(Gezeigter Textauszug):
'''
Schloss Willebadessen

Kloster & Schloss

Das Benediktinerinnenkloster Willebadessen wurde 1149 gegründet. Ludolph von Oesede stiftete das Benediktinerinnenkloster Willebadessen im Jahre 1149. Der Stifter vermachte seinen umfangreichen Besitz dem Kloster. Die letzten Lebensjahre verbrachte ​er mit seiner Frau Imma im Kloster, in dem seine sechs Töchter als ​Ordensfrauen lebten.

Der Propst des Klosters verlieh dem Ort schon 1318 städtische Rechte ​und Statuten. Die Siedlung Willebadessen verblieb auch nach der ​Verleihung der Stadtrechte im Jahr 1317 in der Abhängkeit des Klosters, ​so konnten damals Bürgermeister und Rat nur mit Zustimmung des ​Propstes gewählt werden. Als Stadtherr übte der Propst des Klosters ​auch die niedere Gerichtsbarkeit aus.

Auf Anordnung Bischofs Simon III. zur Lippe schloss sich das Kloster 1473​ der Bursfelder Reform an. Zwischen 1698 und 1744 wurde der ​Barockumbau der Klosteranlage ausgeführt. Das Kloster wurde 1810 ​durch ein Edikt des Königs von Westfalen, Jerome Bonaparte ​aufgehoben.
'''
[Gespeicherte Einträge aus einer Sammlung]
'''
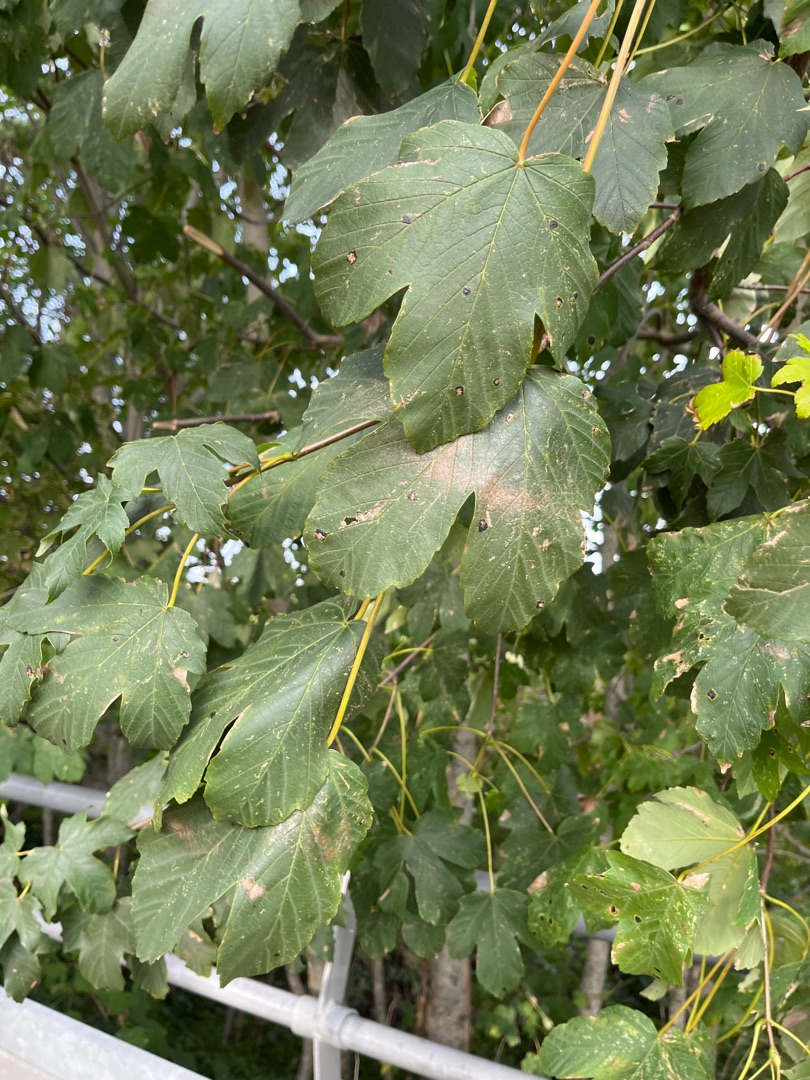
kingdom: Plantae
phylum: Tracheophyta
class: Magnoliopsida
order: Sapindales
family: Sapindaceae
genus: Acer
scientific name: Acer pseudoplatanus
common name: Ahorn
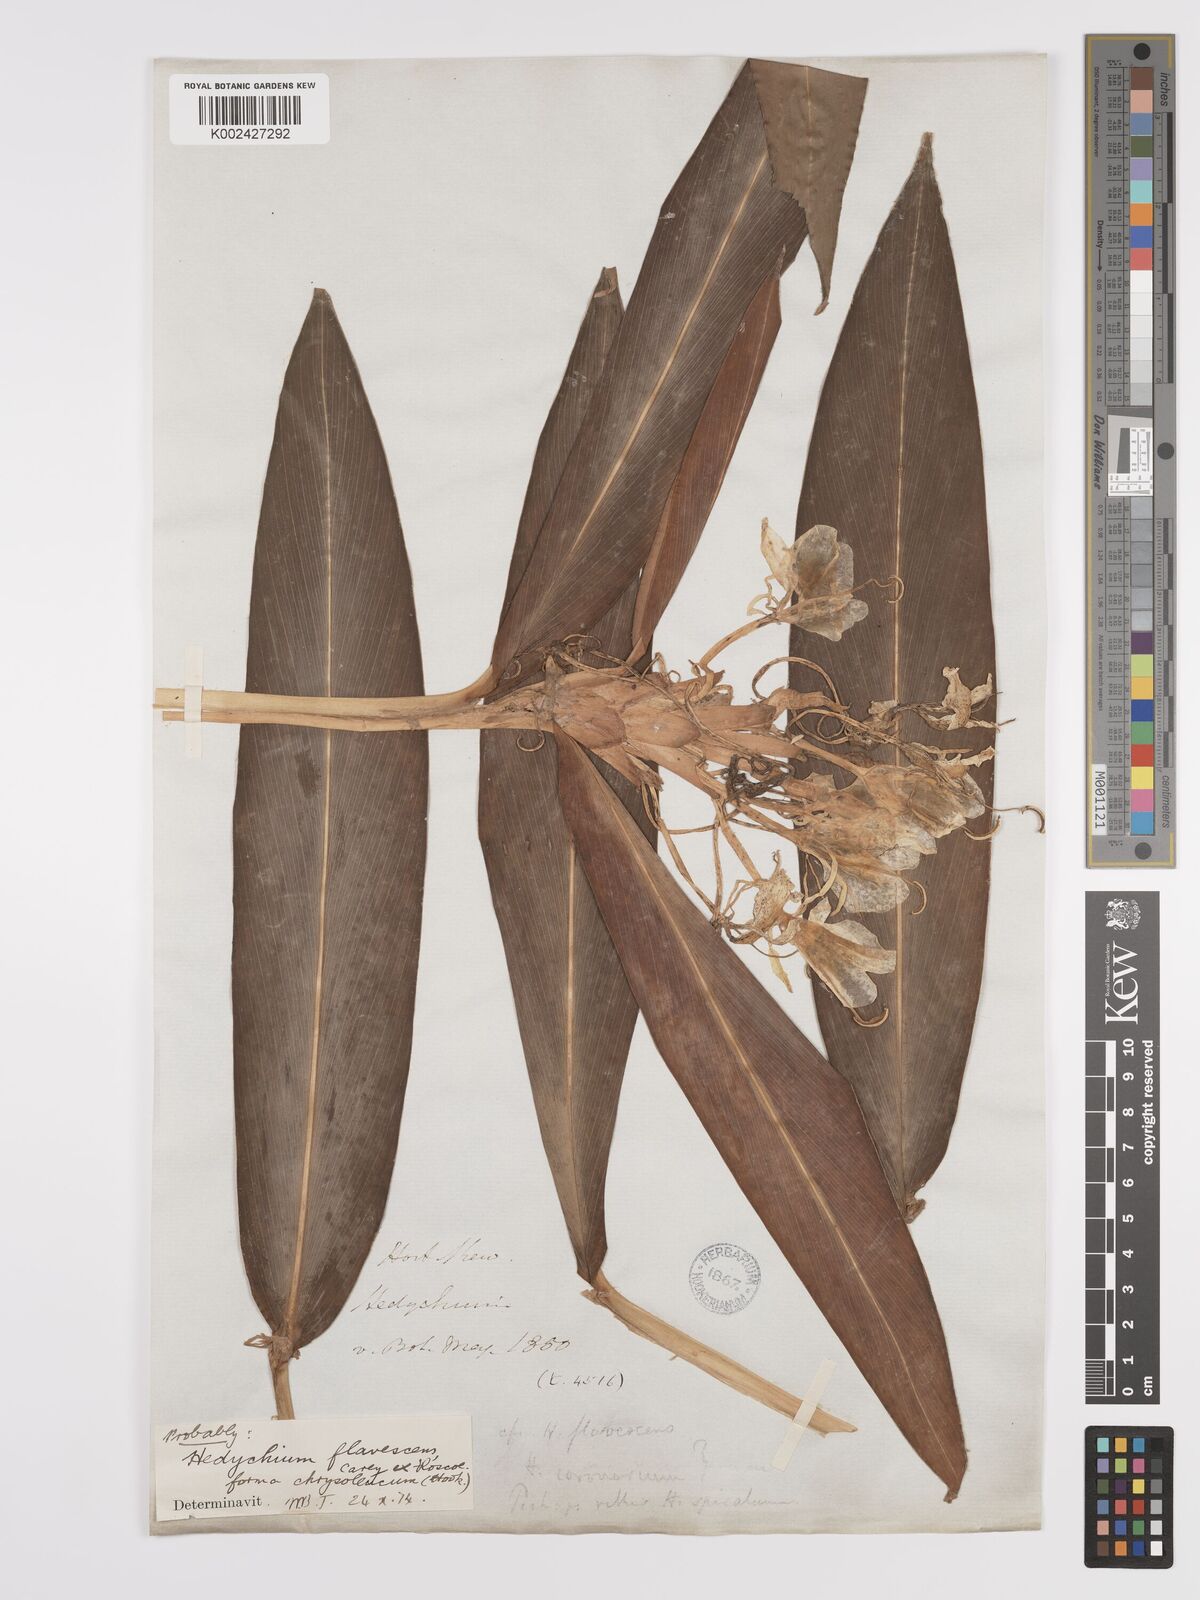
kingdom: Plantae
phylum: Tracheophyta
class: Liliopsida
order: Zingiberales
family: Zingiberaceae
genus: Hedychium
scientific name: Hedychium coronarium
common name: White garland-lily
'''
(Aufgaben zur Übung):
1) Nenne alle Personen, die im Text über Kloster und Schloss Willebadessen mit Namen genannt werden.
2) Zitiere aus dem Text über Kloster und Schloss Willebadessen wortgetreu den Abschnitt von „Das Benediktinerinnenkloster Willebadessen wurde“ bis einschließlich „als ​Ordensfrauen lebten.“.
3) Schreibe den Text über Kloster und Schloss Willebadessen im Anschluss an seinen letzten Satz weiter.

(Antworten je Aufgabe):
1) Ludolph von Oesede, Imma, Simon III. zur Lippe, Jerome Bonaparte

2)
Das Benediktinerinnenkloster Willebadessen wurde 1149 gegründet. Ludolph von Oesede stiftete das Benediktinerinnenkloster Willebadessen im Jahre 1149. Der Stifter vermachte seinen umfangreichen Besitz dem Kloster. Die letzten Lebensjahre verbrachte ​er mit seiner Frau Imma im Kloster, in dem seine sechs Töchter als ​Ordensfrauen lebten.

3)
Die Klosterkirche wurde ursprünglich als eine kreuzförmig dreischiffige ​Pfeilerbasilika erbaut, die später mehrfach umgebaut wurde. Heute ​dient die Kirche als Pfarrkirche. Von den älteren Klosterbauten sind noch ​heute der Kapitelsaal und die Gründerkapelle zu sehen.

Das Kloster wurde am 07. Juni 1810 aufgelöst, die Anlage noch im selben ​Jahr vom „königlich-westphälischen Gouvernement“ an den ​Kammerherrn Freiherr von Spiegel zu Borlinghausen verkauft, 1839 ​erwarb es der Eisenhüttenbesitzer Theodor Ulrich aus Bredelar von der ​Enkelin des Kammerherrn Freiherr von Spiegel.